On the eve of the World War II, Spiller left Europe to escape, as a Jew, the Nazi persecution. He moved to Buenos Aires where he began his life of a violinist, teacher, conductor and organizer of musical life. Spiller became active in a lengthy list classical groups, organizations and related professions, including: symphony orchestra concertmaster for LRA Radio del Mundo and the Amigos de la Musica; conductor, founder and artistic director of the Conjunto de Cámara; associate professor emeritus at the University of La Plata; and conductor and violinist of festival in Córdoba. He also taught in the discipline in San Carlos de Bariloche, and among his students was the virtuoso and Camerata Bariloche conductor, Alberto Lysy.

Spiller was frequent guest at master classes in Germany, Austria, Switzerland and Croatia. He was, for several consecutive years, a lecturer at Altensteig castle near Stuttgart. Spiller achieved many recognitions: the Sirlin Award in 1971 as the best Argentine professor of instruments in the past ten years; OEA and CIDEM honorary diplomas in Washington; two Konex Awards as a teacher for classical music; appointment as a Consejo de Música adviser to the governments of Germany, France, Switzerland and Austria; honorary member of the Association of Musical Artists in 1985 and of the Henryk Wieniawski Violin CompetitionAssociation in Warsaw.

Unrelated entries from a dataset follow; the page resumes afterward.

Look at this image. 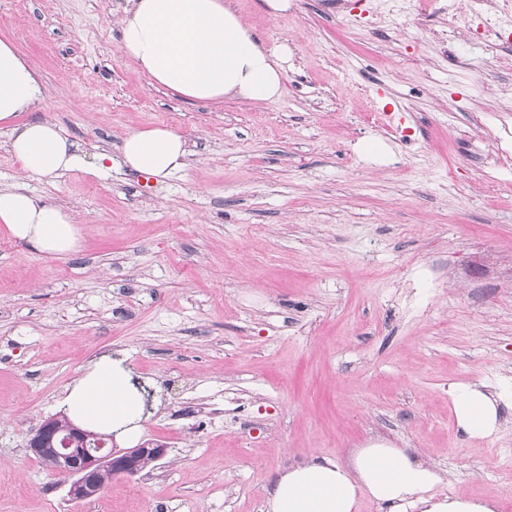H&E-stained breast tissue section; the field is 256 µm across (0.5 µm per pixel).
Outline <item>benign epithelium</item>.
<instances>
[{
	"mask_svg": "<svg viewBox=\"0 0 512 512\" xmlns=\"http://www.w3.org/2000/svg\"><path fill=\"white\" fill-rule=\"evenodd\" d=\"M57 434L54 419L50 418L35 427L30 434L27 449L35 457L53 450L59 459L56 475L62 484L68 486V495L79 500H94L103 490L101 474L134 477L142 472V462L146 459L158 461L167 455L164 444L145 443L136 448H105L101 445L88 446L90 433L71 423L67 435L54 447Z\"/></svg>",
	"mask_w": 512,
	"mask_h": 512,
	"instance_id": "benign-epithelium-1",
	"label": "benign epithelium"
}]
</instances>
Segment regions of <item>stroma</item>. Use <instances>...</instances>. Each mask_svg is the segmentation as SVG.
<instances>
[{
    "label": "stroma",
    "mask_w": 512,
    "mask_h": 512,
    "mask_svg": "<svg viewBox=\"0 0 512 512\" xmlns=\"http://www.w3.org/2000/svg\"><path fill=\"white\" fill-rule=\"evenodd\" d=\"M127 0H0V38L35 67L87 155L130 132L187 139L158 185L26 177L0 129V188L73 211L80 251L0 230V512H265L278 472L379 440L446 475L439 493L512 512V399L468 438L453 384L512 389V170L486 172L512 125V43L451 33L447 0H233L288 48L282 97L192 103L119 47ZM124 358L154 390L141 442L167 456L68 497L26 450L88 363Z\"/></svg>",
    "instance_id": "stroma-1"
}]
</instances>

On the occasion of the Vaclav Huml sixth international violin competition, Ljerko Spiller received the Order of Danica Hrvatska in February 1997, which was awarded to him by Croatian President Franjo Tuđman.

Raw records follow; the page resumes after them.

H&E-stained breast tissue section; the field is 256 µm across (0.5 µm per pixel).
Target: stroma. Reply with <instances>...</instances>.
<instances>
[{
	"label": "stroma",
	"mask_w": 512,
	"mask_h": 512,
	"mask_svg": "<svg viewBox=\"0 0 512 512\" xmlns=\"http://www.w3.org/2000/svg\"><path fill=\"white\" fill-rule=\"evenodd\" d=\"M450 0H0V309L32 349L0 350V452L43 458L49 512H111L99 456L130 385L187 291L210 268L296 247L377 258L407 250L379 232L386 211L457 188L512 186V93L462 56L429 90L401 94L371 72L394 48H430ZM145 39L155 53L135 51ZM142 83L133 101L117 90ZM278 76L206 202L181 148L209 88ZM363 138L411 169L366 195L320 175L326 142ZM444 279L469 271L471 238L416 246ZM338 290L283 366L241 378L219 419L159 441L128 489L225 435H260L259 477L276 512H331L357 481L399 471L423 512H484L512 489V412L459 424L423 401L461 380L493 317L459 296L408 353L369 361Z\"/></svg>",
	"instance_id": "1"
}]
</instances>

Spiller frequently performed works of Ivan Mane Jarnović, Franjo Dugan, Milko Kelemen, Krsto Odak, Josip Štolcer-Slavenski, Miroslav Šlik and Miroslav Spiller. Long is a list of Spiller appearances with famous conductors, as well as various soloists with his conducting. Spiller is the author of one of the best violin textbook by which generations of young people study.

==Death==
Spiller died on 9 November 2008 in Buenos Aires. He was 100 years old.